When Summer Became Winter




My mother put a big box of photos in front of my nose. It was a jumble of childhood photos of me and my brother, photos of my new-born nephew, children’s parties and Queen’s Day celebrations. And in that same box was the photo archive of my grandpa and grandma. The black and white photo’s in particular caught my interest. I wanted to know where and when all these photos were taken. “Was it on Ambon? Was it in Sorong? Was this during the boat journey to the Netherlands? Who are the other people? Is this your first house in the Netherlands?”
My grandparents did something big, they travelled to the other side of the world to build a new life. What did that mean to them? What must it have been like to swop a warm tropical environment for this small cold-hearted country?
Along the way, I realised that these questions also came from my longing to understand my family history better. The few fragments and anecdotes that were handed down to me weren’t enough to put together the whole story – a story into which my own life is interwoven.   
My grandpa and grandma are no longer alive so I couldn’t ask them. My mother was six years old when she left former Netherlands New Guinea so she couldn’t really answer my questions about life there either. Neither could I find a logical timeline in the random collection of photos and that bothered me.
So how could I understand my family history?
It didn’t feel right to leave such a big part of me so vague and I found it annoying that no one could answer my questions. I could think of only one person who could help me further in my search: uncle Ka. Although he’s not a blood relative, he has always felt like family. He is the only one from the generation of my grandparents – he was a good friend of theirs – still alive and was one of the first in our family circle who, with his family, left Sorong for the Netherlands. My grandpa, grandma and mother followed a year later, in 1961, and travelled by boat to Genoa and from there they took the train to their final destination: Amsterdam.
For days I hung on to uncle Ka’s every word and listened to his stories. I was able to see my history through his eyes and in this way learnt so much about myself and my family. Through him I was able to connect the past with the present, without a clear beginning or end, but a new present emerged and that was exactly what I had been searching for.  

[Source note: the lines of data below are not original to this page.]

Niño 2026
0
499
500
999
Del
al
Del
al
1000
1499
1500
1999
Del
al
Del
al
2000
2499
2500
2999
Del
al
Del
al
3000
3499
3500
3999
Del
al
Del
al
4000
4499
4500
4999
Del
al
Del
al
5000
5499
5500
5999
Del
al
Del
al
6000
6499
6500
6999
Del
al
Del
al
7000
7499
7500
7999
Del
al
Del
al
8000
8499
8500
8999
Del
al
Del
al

My aim is to show in a poetic way how history can be passed on so that not only I, but also the viewer, has a better understanding of how h
istory always has a place in the present.

* Sorong is a city in the west of the Indonesian province of West Papua. Between 1949 and 1962 West Papua was part of Netherlands New Guinea. Before that it belonged to the former Dutch-Indonesian colonial government. In 1962 it was handed over temporarily to United Nations and a year later to Indonesia.
* Ambon is an island in the Moluccan archipelago, which is part of Indonesia. Its most important city is also called Ambon.